Dosimetric Impact of CBCT-Based Setup Corrections In G-Frame Gamma Knife Radiosurgery for Post-Craniotomy Patients
Abstract
Purpose
Stereotactic G-frame immobilization is the reference standard for Gamma Knife radiosurgery (GKRS); however, post-craniotomy anatomical alterations may compromise setup accuracy and reproducibility. This study is on CBCT–based setup corrections during treatment delivery in post-craniotomy GKRS patients immobilized with G-frames. We evaluated the dosimetric impact of residual setup uncertainty on target coverage and plan quality.
Methods
Thirty seven post-craniotomy patients treated with frame-based GKRS using CBCT image guidance were retrospectively reviewed, comprising 58 treatment targets. Pre-treatment CBCT images were rigidly registered to the plan reference images.

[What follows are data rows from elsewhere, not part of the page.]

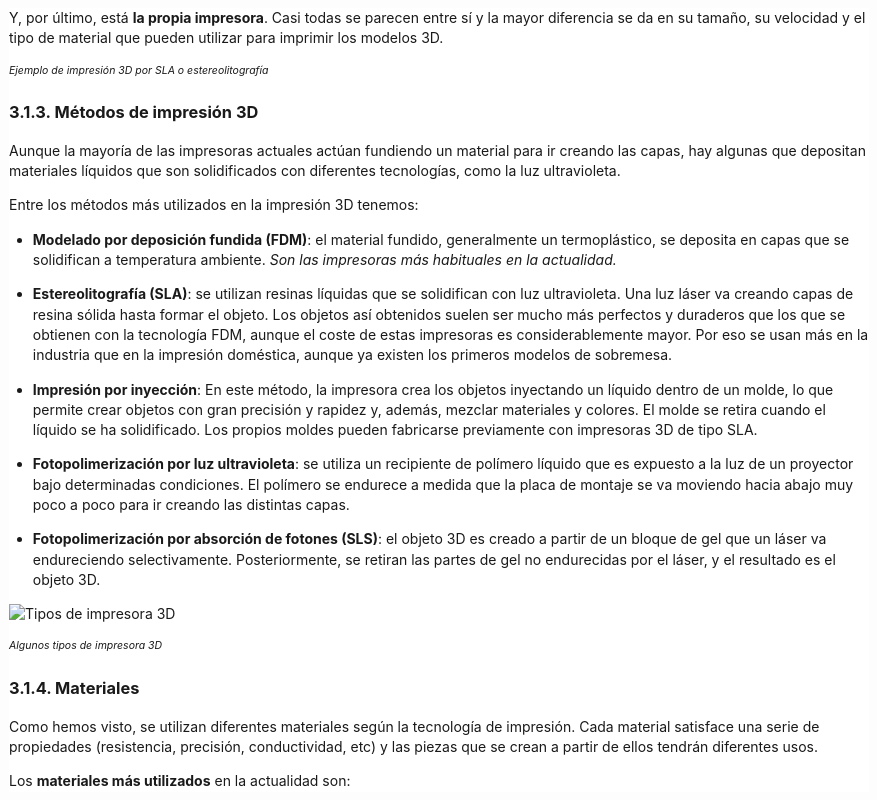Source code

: Y, por último, está **la propia impresora**. Casi todas se parecen entre sí y la mayor diferencia se da en su tamaño, su velocidad y el tipo de material que pueden utilizar para imprimir los modelos 3D.

<iframe width="560" height="315" src="https://www.youtube.com/embed/yW4EbCWaJHE" title="YouTube video player" frameborder="0" allow="accelerometer; autoplay; clipboard-write; encrypted-media; gyroscope; picture-in-picture" allowfullscreen></iframe>
<div style='font-size: 75%; font-style: italic'>
Ejemplo de impresión 3D por SLA o estereolitografía
</div>

### 3.1.3. Métodos de impresión 3D

Aunque la mayoría de las impresoras actuales actúan fundiendo un material para ir creando las capas, hay algunas que depositan materiales líquidos que son solidificados con diferentes tecnologías, como la luz ultravioleta. 

Entre los métodos más utilizados en la impresión 3D tenemos:

* **Modelado por deposición fundida (FDM)**: el material fundido, generalmente un termoplástico, se deposita en capas que se solidifican a temperatura ambiente. *Son las impresoras más habituales en la actualidad.*

* **Estereolitografía (SLA)**: se utilizan resinas líquidas que se solidifican con luz ultravioleta. Una luz láser va creando capas de resina sólida hasta formar el objeto. Los objetos así obtenidos suelen ser mucho más perfectos y duraderos que los que se obtienen con la tecnología FDM, aunque el coste de estas impresoras es considerablemente mayor. Por eso se usan más en la industria que en la impresión doméstica, aunque ya existen los primeros modelos de sobremesa.

* **Impresión por inyección**: En este método, la impresora crea los objetos inyectando un líquido dentro de un molde, lo que permite crear objetos con gran precisión y rapidez y, además, mezclar materiales y colores. El molde se retira cuando el líquido se ha solidificado. Los propios moldes pueden fabricarse previamente con impresoras 3D de tipo SLA.

* **Fotopolimerización por luz ultravioleta**: se utiliza un recipiente de polímero líquido que es expuesto a la luz de un proyector bajo determinadas condiciones. El polímero se endurece a medida que la placa de montaje se va moviendo hacia abajo muy poco a poco para ir creando las distintas capas.

* **Fotopolimerización por absorción de fotones (SLS)**: el objeto 3D es creado a partir de un bloque de gel que un láser va endureciendo selectivamente. Posteriormente, se retiran las partes de gel no endurecidas por el láser, y el resultado es el objeto 3D.

![Tipos de impresora 3D](/docs/prog-y-3d/_site/assets/images/09-04-tipos-de-impresora-3d.jpg)
<div style='font-size: 75%; font-style: italic'>
Algunos tipos de impresora 3D
</div>

### 3.1.4. Materiales

Como hemos visto, se utilizan diferentes materiales según la tecnología de impresión. Cada material satisface una serie de propiedades (resistencia, precisión, conductividad, etc) y las piezas que se crean a partir de ellos tendrán diferentes usos.

Los **materiales más utilizados** en la actualidad son:
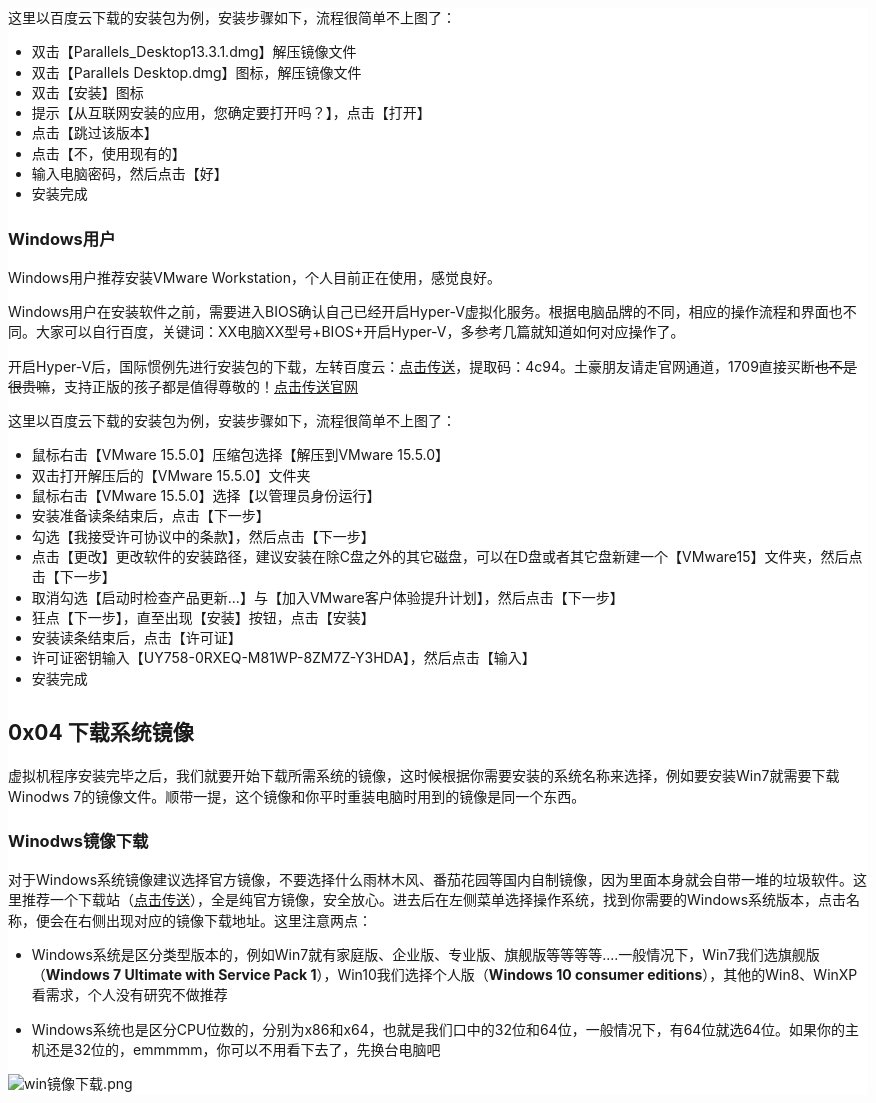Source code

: 这里以百度云下载的安装包为例，安装步骤如下，流程很简单不上图了：

+ 双击【Parallels_Desktop13.3.1.dmg】解压镜像文件
+ 双击【Parallels Desktop.dmg】图标，解压镜像文件
+ 双击【安装】图标
+ 提示【从互联网安装的应用，您确定要打开吗？】，点击【打开】
+ 点击【跳过该版本】
+ 点击【不，使用现有的】
+ 输入电脑密码，然后点击【好】
+ 安装完成

### Windows用户

Windows用户推荐安装VMware Workstation，个人目前正在使用，感觉良好。

Windows用户在安装软件之前，需要进入BIOS确认自己已经开启Hyper-V虚拟化服务。根据电脑品牌的不同，相应的操作流程和界面也不同。大家可以自行百度，关键词：XX电脑XX型号+BIOS+开启Hyper-V，多参考几篇就知道如何对应操作了。

开启Hyper-V后，国际惯例先进行安装包的下载，左转百度云：[点击传送](https://pan.baidu.com/s/16_JlJ31R6wR8ja_f7o9kNw)，提取码：4c94。土豪朋友请走官网通道，1709直接买断~~也不是很贵嘛~~，支持正版的孩子都是值得尊敬的！[点击传送官网](https://store.vmware.com/store?Action=DisplayProductDetailsPage&Env=BASE&Locale=zh_CN&SiteID=vmware&ThemeID=2485600&productID=5222154500&src=eBIZ_StoreHome_Featured_WorkstationPro_Buy_CN)

这里以百度云下载的安装包为例，安装步骤如下，流程很简单不上图了：

+ 鼠标右击【VMware 15.5.0】压缩包选择【解压到VMware 15.5.0】
+ 双击打开解压后的【VMware 15.5.0】文件夹
+ 鼠标右击【VMware 15.5.0】选择【以管理员身份运行】
+ 安装准备读条结束后，点击【下一步】
+ 勾选【我接受许可协议中的条款】，然后点击【下一步】
+ 点击【更改】更改软件的安装路径，建议安装在除C盘之外的其它磁盘，可以在D盘或者其它盘新建一个【VMware15】文件夹，然后点击【下一步】
+ 取消勾选【启动时检查产品更新...】与【加入VMware客户体验提升计划】，然后点击【下一步】
+ 狂点【下一步】，直至出现【安装】按钮，点击【安装】
+ 安装读条结束后，点击【许可证】
+ 许可证密钥输入【UY758-0RXEQ-M81WP-8ZM7Z-Y3HDA】，然后点击【输入】
+ 安装完成

## 0x04 下载系统镜像

虚拟机程序安装完毕之后，我们就要开始下载所需系统的镜像，这时候根据你需要安装的系统名称来选择，例如要安装Win7就需要下载Winodws 7的镜像文件。顺带一提，这个镜像和你平时重装电脑时用到的镜像是同一个东西。

### Winodws镜像下载

对于Windows系统镜像建议选择官方镜像，不要选择什么雨林木风、番茄花园等国内自制镜像，因为里面本身就会自带一堆的垃圾软件。这里推荐一个下载站（[点击传送](https://msdn.itellyou.cn/)），全是纯官方镜像，安全放心。进去后在左侧菜单选择操作系统，找到你需要的Windows系统版本，点击名称，便会在右侧出现对应的镜像下载地址。这里注意两点：

+ Windows系统是区分类型版本的，例如Win7就有家庭版、企业版、专业版、旗舰版等等等等....一般情况下，Win7我们选旗舰版（**Windows 7 Ultimate with Service Pack 1**），Win10我们选择个人版（**Windows 10 consumer editions**），其他的Win8、WinXP看需求，个人没有研究不做推荐

+ Windows系统也是区分CPU位数的，分别为x86和x64，也就是我们口中的32位和64位，一般情况下，有64位就选64位。如果你的主机还是32位的，emmmmm，你可以不用看下去了，先换台电脑吧

![win镜像下载.png](https://i.loli.net/2020/03/30/irw91jU3QZuNnAR.png)
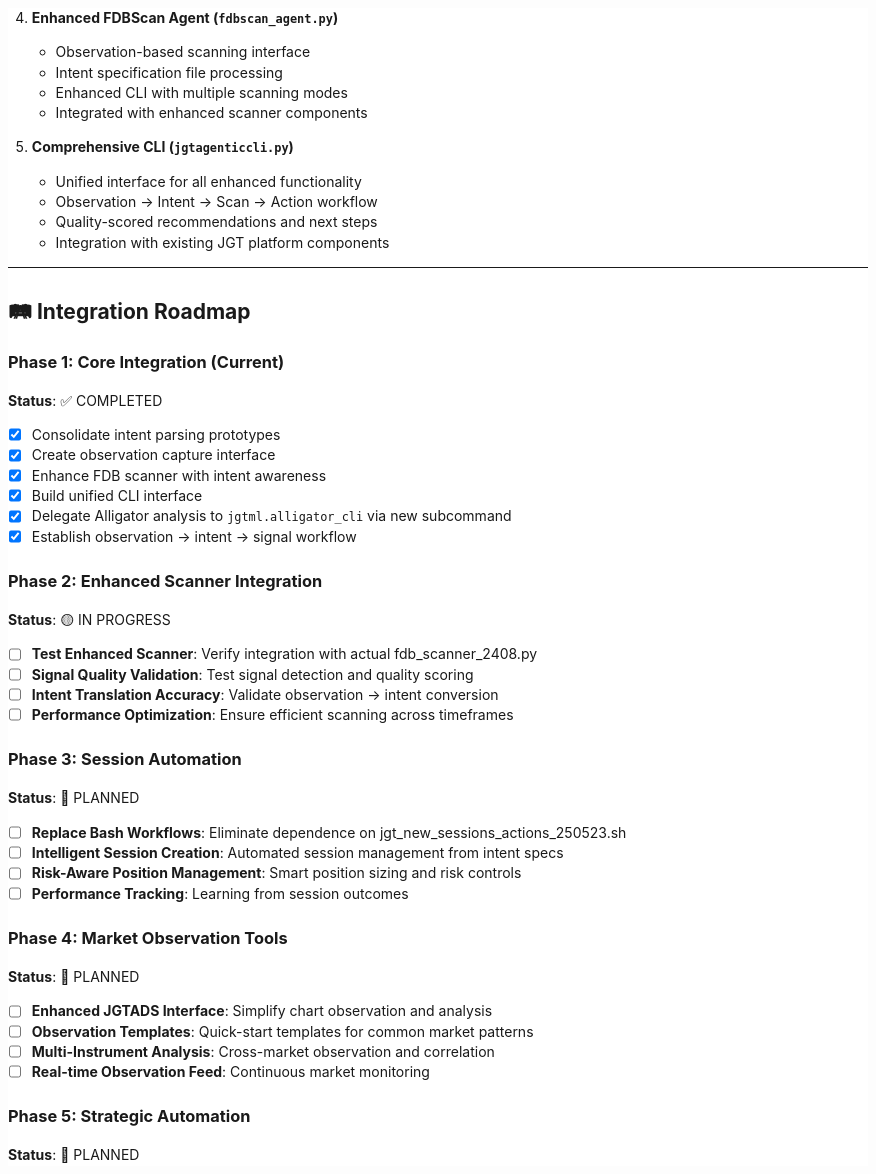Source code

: 4. **Enhanced FDBScan Agent (`fdbscan_agent.py`)**
   - Observation-based scanning interface
   - Intent specification file processing
   - Enhanced CLI with multiple scanning modes
   - Integrated with enhanced scanner components

5. **Comprehensive CLI (`jgtagenticcli.py`)**
   - Unified interface for all enhanced functionality
   - Observation → Intent → Scan → Action workflow
   - Quality-scored recommendations and next steps
   - Integration with existing JGT platform components

---

## 🛤️ Integration Roadmap

### Phase 1: Core Integration (Current)
**Status**: ✅ COMPLETED

- [x] Consolidate intent parsing prototypes
- [x] Create observation capture interface  
- [x] Enhance FDB scanner with intent awareness
- [x] Build unified CLI interface
- [x] Delegate Alligator analysis to `jgtml.alligator_cli` via new subcommand
- [x] Establish observation → intent → signal workflow

### Phase 2: Enhanced Scanner Integration
**Status**: 🟡 IN PROGRESS

- [ ] **Test Enhanced Scanner**: Verify integration with actual fdb_scanner_2408.py
- [ ] **Signal Quality Validation**: Test signal detection and quality scoring
- [ ] **Intent Translation Accuracy**: Validate observation → intent conversion
- [ ] **Performance Optimization**: Ensure efficient scanning across timeframes

### Phase 3: Session Automation
**Status**: 🔴 PLANNED

- [ ] **Replace Bash Workflows**: Eliminate dependence on jgt_new_sessions_actions_250523.sh
- [ ] **Intelligent Session Creation**: Automated session management from intent specs
- [ ] **Risk-Aware Position Management**: Smart position sizing and risk controls
- [ ] **Performance Tracking**: Learning from session outcomes

### Phase 4: Market Observation Tools
**Status**: 🔴 PLANNED

- [ ] **Enhanced JGTADS Interface**: Simplify chart observation and analysis
- [ ] **Observation Templates**: Quick-start templates for common market patterns
- [ ] **Multi-Instrument Analysis**: Cross-market observation and correlation
- [ ] **Real-time Observation Feed**: Continuous market monitoring

### Phase 5: Strategic Automation
**Status**: 🔴 PLANNED
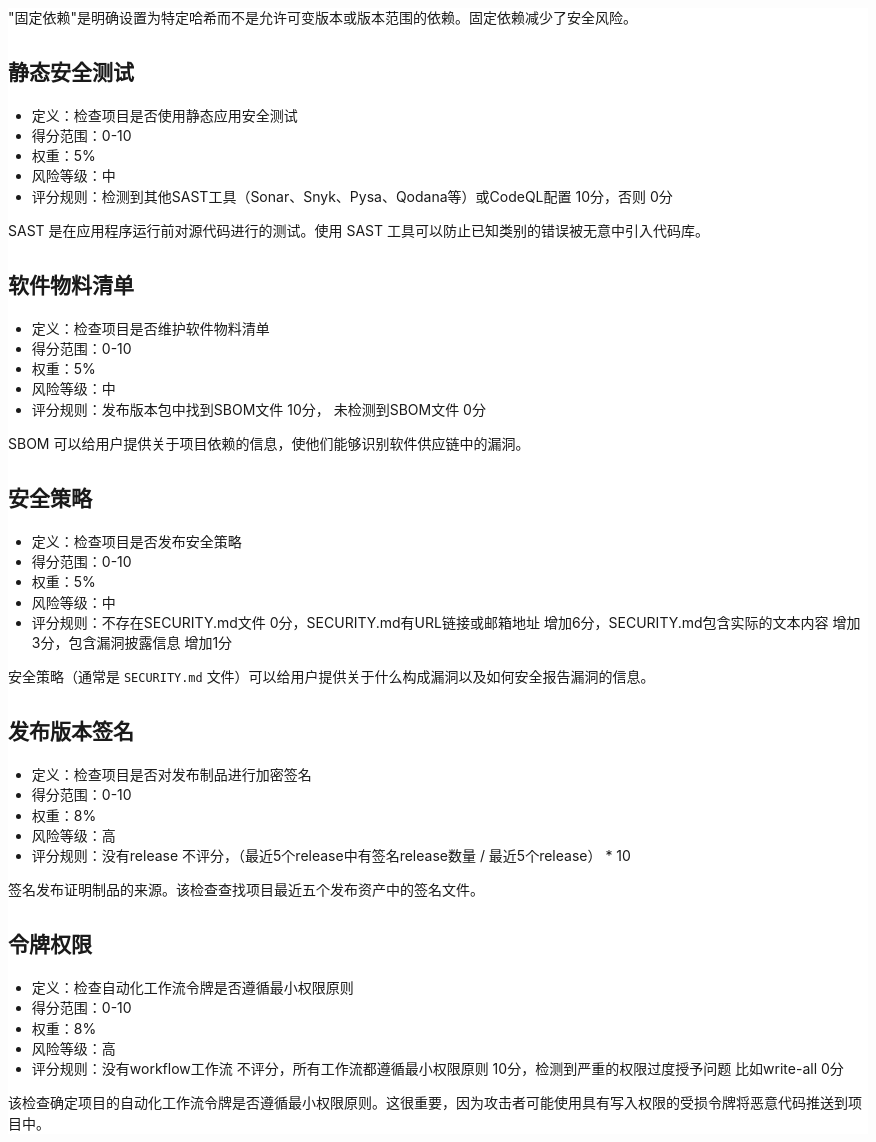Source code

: 
"固定依赖"是明确设置为特定哈希而不是允许可变版本或版本范围的依赖。固定依赖减少了安全风险。

## 静态安全测试

- 定义：检查项目是否使用静态应用安全测试
- 得分范围：0-10
- 权重：5%
- 风险等级：中
- 评分规则：检测到其他SAST工具（Sonar、Snyk、Pysa、Qodana等）或CodeQL配置 10分，否则 0分

SAST 是在应用程序运行前对源代码进行的测试。使用 SAST 工具可以防止已知类别的错误被无意中引入代码库。

## 软件物料清单

- 定义：检查项目是否维护软件物料清单
- 得分范围：0-10
- 权重：5%
- 风险等级：中
- 评分规则：发布版本包中找到SBOM文件 10分， 未检测到SBOM文件 0分

SBOM 可以给用户提供关于项目依赖的信息，使他们能够识别软件供应链中的漏洞。

## 安全策略

- 定义：检查项目是否发布安全策略
- 得分范围：0-10
- 权重：5%
- 风险等级：中
- 评分规则：不存在SECURITY.md文件 0分，SECURITY.md有URL链接或邮箱地址 增加6分，SECURITY.md包含实际的文本内容 增加3分，包含漏洞披露信息 增加1分

安全策略（通常是 `SECURITY.md` 文件）可以给用户提供关于什么构成漏洞以及如何安全报告漏洞的信息。

## 发布版本签名

- 定义：检查项目是否对发布制品进行加密签名
- 得分范围：0-10
- 权重：8%
- 风险等级：高
- 评分规则：没有release 不评分，（最近5个release中有签名release数量 / 最近5个release） * 10

签名发布证明制品的来源。该检查查找项目最近五个发布资产中的签名文件。

## 令牌权限

- 定义：检查自动化工作流令牌是否遵循最小权限原则
- 得分范围：0-10
- 权重：8%
- 风险等级：高
- 评分规则：没有workflow工作流 不评分，所有工作流都遵循最小权限原则 10分，检测到严重的权限过度授予问题 比如write-all 0分

该检查确定项目的自动化工作流令牌是否遵循最小权限原则。这很重要，因为攻击者可能使用具有写入权限的受损令牌将恶意代码推送到项目中。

The geometric translation and rotation corrections and the calculated maximum displacement were obtained from the Leksell Gamma Plan (LGP) treatment planning system and the predicted deviation in dosimetric coverage, as reported by the planning system if these corrections were not applied, were studied.
Results
The maximum setup correction was 1.52 ± 0.74 mm, with systematic and random errors of Σ = 0.63 mm and σ = 0.41 mm, respectively. Twenty-seven percent of treatments required translational corrections ≥1.0 mm. Rotational corrections demonstrated a maximum magnitude of 0.71 ± 0.38°, with 11% of treatments exceeding 1.0°. Increasing translational setup error was associated with progressive degradation in target coverage and conformity. Targets requiring ≥0.5 mm correction demonstrated a mean reduction in V100% of 3.1% and a CI degradation of 0.12, compared to reductions of 0.9% and 0.03 for corrections <050 mm (p < 0.01). GI remained relatively stable for translational corrections <1.5 mm but increased by 6.4% for larger deviations.
Conclusion
Further, we find that overall maximum displacement corrections greater than 0.5 mm resulted in appreciable dosimetric coverage degradation and can be used as criteria for rejecting G-frame based registration and replanned with CBCT based registration. Earlier work (1) by previous authors had suggested a 1 mm correction tolerance.